Social Media Spoliation in Divorce Cases

The rapid evolution of technology while on one hand has been a boon; it often poses challenges related to presentation of evidences in courtrooms. A major change in divorce proceedings has been the emergence of evidence through social media websites such as Facebook, MySpace, Twitter etc..  Evidence found through these social media sites has transformed the way lawyers litigate cases.

During discovery proceedings the activities of parties’ on online communities such as Facebook, MySpace carry the status of potential evidence just as emails etc. The same preservation duties apply to these social sites as well.
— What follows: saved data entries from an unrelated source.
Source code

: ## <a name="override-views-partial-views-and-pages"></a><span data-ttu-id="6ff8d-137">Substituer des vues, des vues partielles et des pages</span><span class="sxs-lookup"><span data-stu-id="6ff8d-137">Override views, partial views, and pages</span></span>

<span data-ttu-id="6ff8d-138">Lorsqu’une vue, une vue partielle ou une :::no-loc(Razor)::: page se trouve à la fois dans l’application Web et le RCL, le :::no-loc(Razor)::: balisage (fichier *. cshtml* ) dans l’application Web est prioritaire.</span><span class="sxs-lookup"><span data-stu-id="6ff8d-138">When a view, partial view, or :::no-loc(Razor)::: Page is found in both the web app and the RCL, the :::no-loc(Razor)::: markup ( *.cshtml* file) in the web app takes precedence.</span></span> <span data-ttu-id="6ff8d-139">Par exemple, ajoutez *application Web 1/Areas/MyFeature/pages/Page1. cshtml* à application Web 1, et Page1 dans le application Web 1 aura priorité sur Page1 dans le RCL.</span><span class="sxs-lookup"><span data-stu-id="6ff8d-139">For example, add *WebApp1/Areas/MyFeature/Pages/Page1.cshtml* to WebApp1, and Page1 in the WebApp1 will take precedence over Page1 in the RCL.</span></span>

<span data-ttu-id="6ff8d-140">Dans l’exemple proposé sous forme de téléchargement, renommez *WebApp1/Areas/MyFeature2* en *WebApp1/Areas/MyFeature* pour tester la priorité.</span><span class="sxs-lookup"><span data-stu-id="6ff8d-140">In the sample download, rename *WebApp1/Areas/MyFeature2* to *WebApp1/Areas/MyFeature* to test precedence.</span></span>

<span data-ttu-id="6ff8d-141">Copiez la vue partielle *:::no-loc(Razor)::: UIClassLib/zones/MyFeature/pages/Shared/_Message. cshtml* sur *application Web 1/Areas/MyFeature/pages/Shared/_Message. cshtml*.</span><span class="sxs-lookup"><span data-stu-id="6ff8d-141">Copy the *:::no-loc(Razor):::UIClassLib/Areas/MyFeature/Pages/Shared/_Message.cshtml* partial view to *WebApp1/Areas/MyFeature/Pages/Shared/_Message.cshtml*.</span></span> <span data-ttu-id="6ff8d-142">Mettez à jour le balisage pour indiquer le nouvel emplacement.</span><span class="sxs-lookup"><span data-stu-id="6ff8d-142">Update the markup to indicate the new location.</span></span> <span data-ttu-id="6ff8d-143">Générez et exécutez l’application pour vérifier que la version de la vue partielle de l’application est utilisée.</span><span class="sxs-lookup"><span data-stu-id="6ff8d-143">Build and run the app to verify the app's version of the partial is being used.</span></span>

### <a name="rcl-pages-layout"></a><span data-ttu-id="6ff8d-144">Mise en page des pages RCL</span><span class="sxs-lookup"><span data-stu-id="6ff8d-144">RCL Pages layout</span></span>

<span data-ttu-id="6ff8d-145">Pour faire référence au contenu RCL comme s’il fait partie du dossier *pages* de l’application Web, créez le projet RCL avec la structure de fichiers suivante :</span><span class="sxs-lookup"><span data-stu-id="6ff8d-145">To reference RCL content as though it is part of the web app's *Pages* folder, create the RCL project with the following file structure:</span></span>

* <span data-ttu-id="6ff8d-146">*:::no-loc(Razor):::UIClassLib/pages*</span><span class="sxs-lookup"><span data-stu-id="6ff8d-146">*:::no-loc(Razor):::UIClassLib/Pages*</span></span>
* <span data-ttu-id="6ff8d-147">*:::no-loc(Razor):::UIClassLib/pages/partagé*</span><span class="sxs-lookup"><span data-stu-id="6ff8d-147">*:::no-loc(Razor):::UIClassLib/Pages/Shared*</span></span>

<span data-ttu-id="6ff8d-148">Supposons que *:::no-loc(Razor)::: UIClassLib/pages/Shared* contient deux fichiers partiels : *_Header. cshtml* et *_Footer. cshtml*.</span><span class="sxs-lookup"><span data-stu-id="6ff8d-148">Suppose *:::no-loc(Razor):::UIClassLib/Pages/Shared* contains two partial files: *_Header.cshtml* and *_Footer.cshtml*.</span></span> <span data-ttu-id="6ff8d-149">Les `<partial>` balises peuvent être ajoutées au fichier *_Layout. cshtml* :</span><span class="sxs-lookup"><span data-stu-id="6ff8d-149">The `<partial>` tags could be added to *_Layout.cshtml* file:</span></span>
Spoliation means a party’s deliberate effort of destroying or concealing such evidence that would have been harmful to him (or her) at trial.   A person, who is going through a divorce or is expected to file a divorce petition, has a duty not to destroy the evidence. 

In Gatto v. United Air Lines, Inc., 2013 U.S. Dist. LEXIS 41909, (D.N.J. Mar. 25, 2013), the Plaintiff had sued his former employer for injuries sustained on the job. The employer sought discovery into Plaintiff’s Facebook page, including requests for authorizations for his social networking sites. After service of discovery, Plaintiff de-activated his Facebook page which was further permanently deleted after 14 days as per Facebook’s policy. The Court found spoliation and granted an adverse inference. The court noted that an adverse inference, or ‘spoliation instruction,’ permits a jury to infer that the fact that a document was not produced or destroyed is evidence that the party that has prevented production did so out of the well-founded fear that the contents would harm him.

In order to grant an adverse inference instruction the Court must find that four factors are satisfied:

  1. The evidence was within the party’s control;
  2. There was an actual suppression or withholding of evidence;
  3. The evidence was destroyed or withheld was relevant to the claims or defenses; and
  4. It was reasonably foreseeable that the evidence would be discoverable.

While Gatto is not a family law case, the rule of law is applicable in many family law cases.